Lets ignore the green boxes. It’s just distracting from how this stuff actually works.

The size of the camera is only one aspect of pixel perfect. The other aspect is actually how many pixels is being rendered in the target view. If you have a reference resolution of 240 x 135, but your game view is 1440p, then every pixel of your reference resolution equals 10.66 repeated pixels of your game view resolution, which obviously doesn’t work and will give you weird results.

You have your game view set to 16:9 free aspect, which means it will just use whatever resolution fills the view. This does not work with pixel perfect stuff, as you have to have a specific reference resolution that works with specific target resolutions.

Instead, use real target resolutions in your game view, and use a reference resolution that works across these target resolutions. And you also need a pixels per unit that fits evenly in said reference resolution as well.

I’m not sure where you got 240 x 135 from, but it will not work for 720p, 1080p or 1440p. It’s a terrible choice for your reference resolution. You should ideally pick one that divides evenly across all major resolutions, and a pixels per unit that fits nicely inside said resolution.
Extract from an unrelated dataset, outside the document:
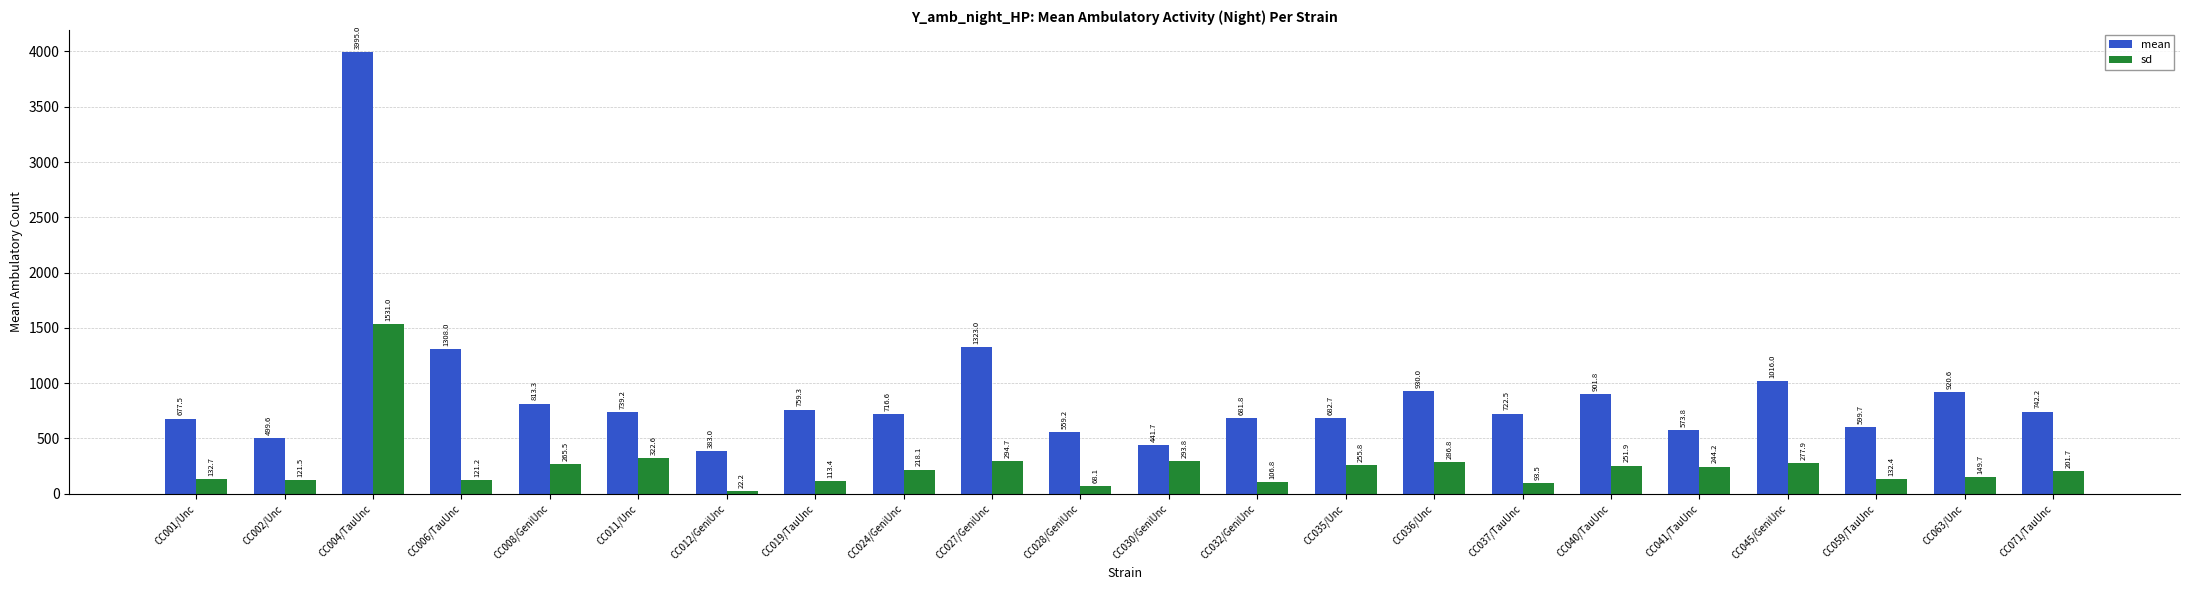

What is the average value of the mean series?

908.5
I picked 240 x 135, because I wanted to pick a smaller resolution in HD that divides evenly back into it. I’ve never heard of people making games at 360p before.

1080 / 135 = 8
1920 / 240 = 8

So it scales nice and crisp for 1080. However I hadn’t realised, you are correct, it does not divide nicely into 720 or 1440.
Doing some maths:

1080 / 3 = 360
1440 / 4 = 360
720 / 2 = 360

Honestly I hadn’t thought as much about those resolutions, I was focusing mainly on HD and 4k, but that makes sense.
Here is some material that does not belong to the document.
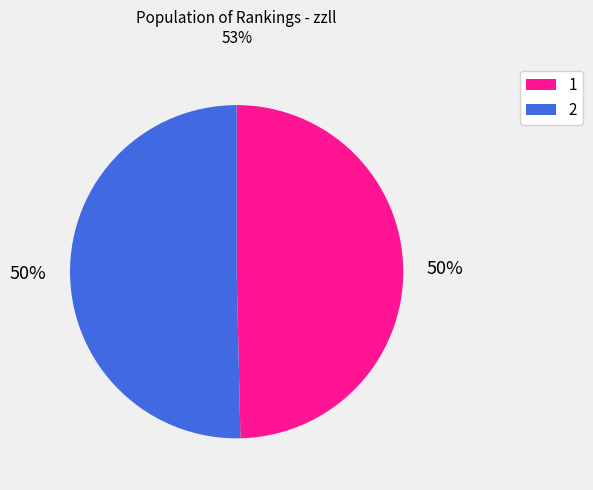

How many slices are in this pie chart?

2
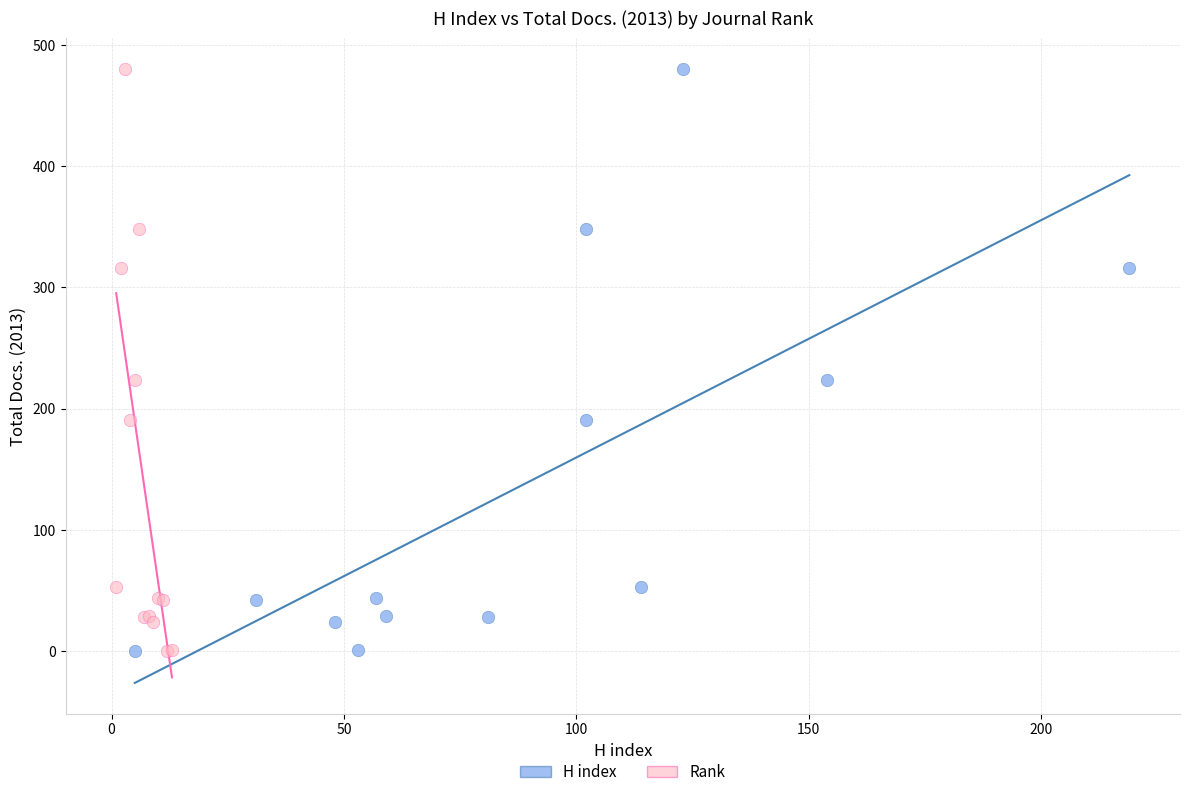

What are all the series names shown in the legend?

H index, Rank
I wasn’t actually noticing anything wrong with how the graphics appear, was mostly confused about the green camera window changing size and why it was giving me an error.

The reason I had it on 16:9 is because it gives you the 2 green squares - the outer, solid square, and inner dotted line. I had read that the inner dotted line was the “'critical area” and the outer was the “safe area”, and that when designing for mobile, this helps to stretch the screen for different screen sizes. Maybe I got the wrong information there.

You’re right, I was wrong about 1080p.

I think the borders are pretty much there to tell when there’s a mismatch between your reference resolution and your target resolution. In any case, it helps to understand how this works on a more fundamental level.

I would only be using free aspect resolutions for non-pixel art games. In the real world, your game is likely only ever going to be rendered at a set, standard resolution.

Based on steam hardware survey results, that is yes, primarily 1080p, but 1440p is also the second most common resolution nowadays, just shy of 20% of users: Steam Hardware & Software Survey

So you’d want your resolution of choice at least work for those two.

Well I might try changing it to 360p then, easy done at this point. Thanks. I am not having issues with the graphics displaying correctly normally, but I am getting weird issues on the render texture specifically. Not sure if that’s your area or not, made a separate post for that here: Pixels warping on render texture? Best way to set up render texture and second camera for water reflections?